Nasconde pistola e piazza pitbull a fare la guardia

Le manette sono scattate per Salvatore Civello, già noto agli archivi per reati specifici

Piazza un feroce pitbull a guardia della stanzetta dove teneva custodita una pistola «Walter Ppk» calibro 7,65 non dichiarata e con il colpo in canna, oltre al relativo munizionamento. Il cane, reso ancora più aggressivo dal lungo tempo trascorso al chiuso, si è avventato sui carabinieri, diretti dal capitano Alessandro Loddo, che hanno bloccato l’animale e ammanettato il padrone, Salvatore Civello, 64 anni, di Pozzallo, già noto agli archivi per reati specifici. L’uomo, gestore di un noto bar della cittadina marinara, è accusato di detenzione illegale d’arma da fuoco.

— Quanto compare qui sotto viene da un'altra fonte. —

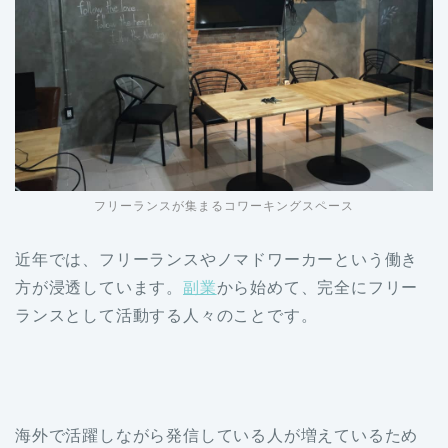
フリーランスが集まるコワーキングスペース
近年では、フリーランスやノマドワーカーという働き
方が浸透しています。
副業
から始めて、完全にフリー
ランスとして活動する人々のことです。
海外で活躍しながら発信している人が増えているため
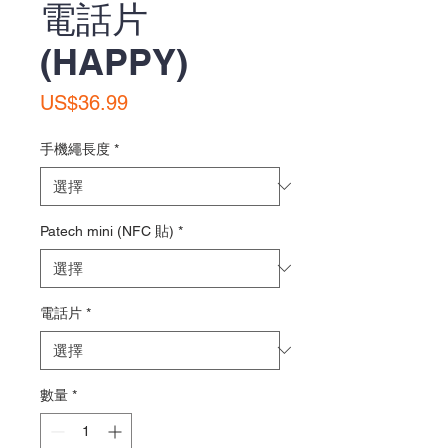
電話片
(HAPPY)
價
US$36.99
格
手機繩長度
*
Patech mini (NFC 貼)
*
電話片
*
數量
*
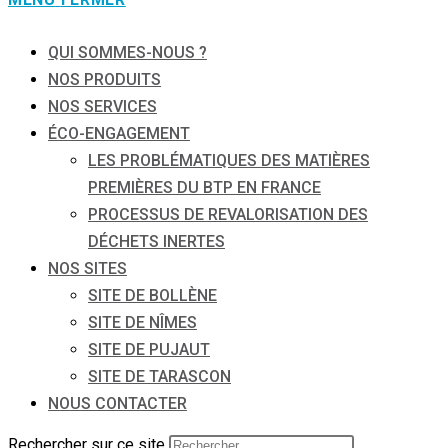
QUI SOMMES-NOUS ?
NOS PRODUITS
NOS SERVICES
ÉCO-ENGAGEMENT
LES PROBLÉMATIQUES DES MATIÈRES
PREMIÈRES DU BTP EN FRANCE
PROCESSUS DE REVALORISATION DES
DÉCHETS INERTES
NOS SITES
SITE DE BOLLÈNE
SITE DE NÎMES
SITE DE PUJAUT
SITE DE TARASCON
NOUS CONTACTER
Rechercher sur ce site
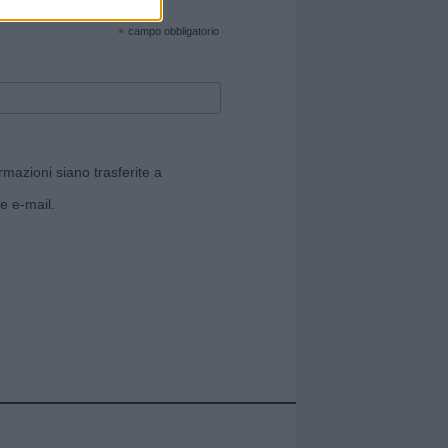
cate sul sito web!
*
campo obbligatorio
rmazioni siano trasferite a
e e-mail.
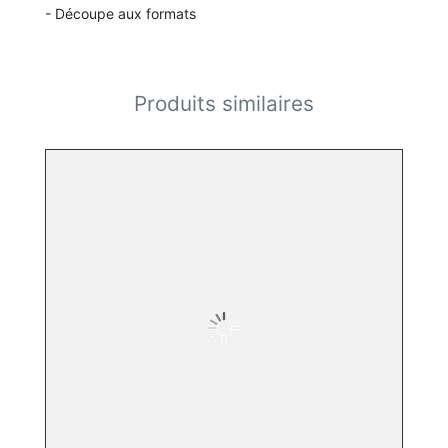
- Découpe aux formats
Produits similaires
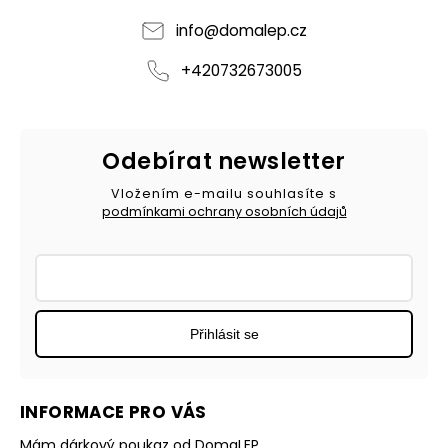
info
@
domalep.cz
+420732673005
Odebírat newsletter
Vložením e-mailu souhlasíte s
podmínkami ochrany osobních údajů
Přihlásit se
INFORMACE PRO VÁS
Mám dárkový poukaz od DomaLEP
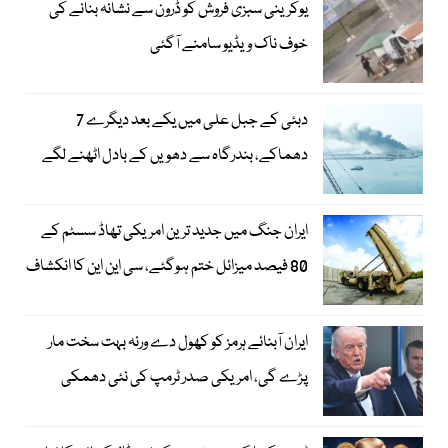
یوکرینی سبزی فروش کو ڈرون سے نشانہ بنانے کی
خوف ناک ویڈیو سامنے آگئی
دبئی کے جبل علی میں یکے بعد دیگرے 7
دھماکے، بندرگاہ سے دھویں کے بادل اٹھنے لگے
ایران جنگ میں جدید ترین امریکی تھاڈ سسٹم کے
80 فیصد میزائل ختم ہوگئے، سی این این کا انکشاف
ایران آبنائے ہرمز کو کھول دے ورنہ بہت سخت مار
پڑے گی، امریکی صدر ٹرمپ کی نئی دھمکی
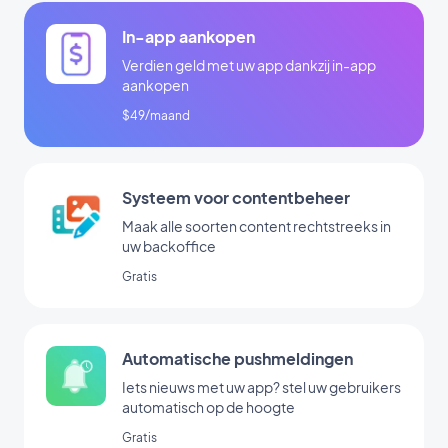
In-app aankopen
Verdien geld met uw app dankzij in-app
aankopen
$49/maand
Systeem voor contentbeheer
Maak alle soorten content rechtstreeks in
uw backoffice
Gratis
Automatische pushmeldingen
Iets nieuws met uw app? stel uw gebruikers
automatisch op de hoogte
Gratis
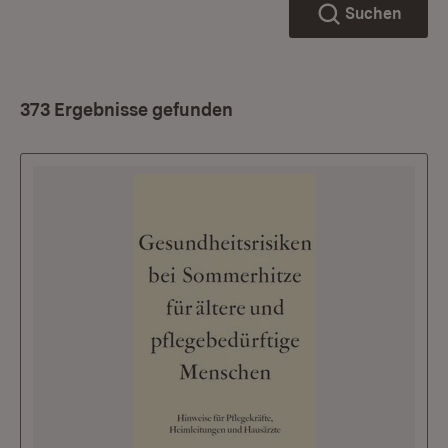
Suchen
373 Ergebnisse gefunden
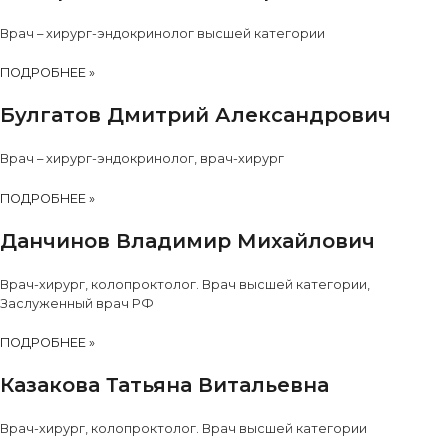
Врач – хирург-эндокринолог высшей категории
ПОДРОБНЕЕ »
Булгатов Дмитрий Александрович
Врач – хирург-эндокринолог, врач-хирург
ПОДРОБНЕЕ »
Данчинов Владимир Михайлович
Врач-хирург, колопроктолог. Врач высшей категории,
Заслуженный врач РФ
ПОДРОБНЕЕ »
Казакова Татьяна Витальевна
Врач-хирург, колопроктолог. Врач высшей категории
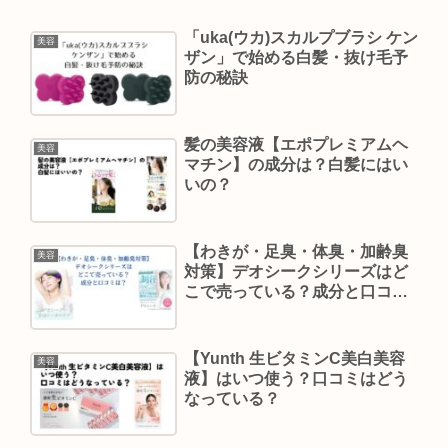
「uka(ウカ)スカルプブラシ ケン
美容
ザン」で始める白髪・抜け毛予
防の秘訣
髪の美容液【エポプレミアムヘ
美容
マチン】の成分は？白髪にはい
いの？
【わきが・足臭・体臭・加齢臭
美容
対策】デオシークシリーズはど
こで売っている？成分と口コミ
は？
【Yunth 生ビタミンC美白美容
美容
液】はいつ使う？口コミはどう
なっている？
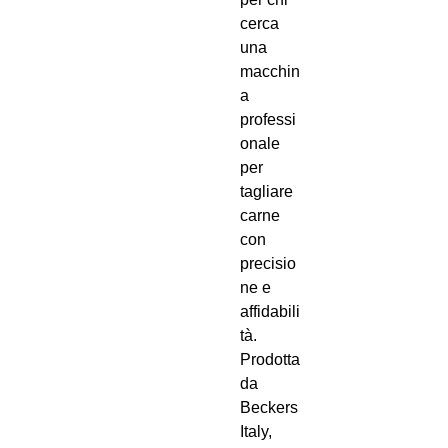
cerca
una
macchin
a
professi
onale
per
tagliare
carne
con
precisio
ne e
affidabili
tà.
Prodotta
da
Beckers
Italy,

La scoperta è stata fatta nell’ambito dei controlli domiciliari effettuati in maniera periodica dai carabinieri a carico dei soggetti con precedenti. Alla vista dei militari, l’uomo è apparso visibilmente agitato e, per sviare la loro attenzione, ha esibito una pistola giocattolo. Uno stratagemma che non ha convinto i carabinieri, che hanno perquisito a fondo la casa di via La Valletta, trovando la stanza chiusa a chiave con dentro il mastino. Dalla successiva perquisizione è saltata fuori la pistola, che era stata nascosta tra gli indumenti di un armadio.

Messo dinanzi ai fatti, Civello non ha potuto negare l’evidenza. La pistola, ancora provvista della matricola, non risultava registrata nell’apposita banca dati italiana. E’ quanto accertato tramite un controllo incrociato ai terminali dai carabinieri, i quali suppongono a questo punto che l’arma sia di provenienza estera. Civello non ha saputo spiegare perché detenesse in casa una pistola pronta all’uso. L’uomo è stato, nel recente passato, denunciato per associazione a delinquere e condannato per estorsione. Dopo le formalità di rito, Salvatore Civello è stato rinchiuso nel carcere di Piano del Gesù a Modica Alta, a disposizione dell’autorità giudiziaria.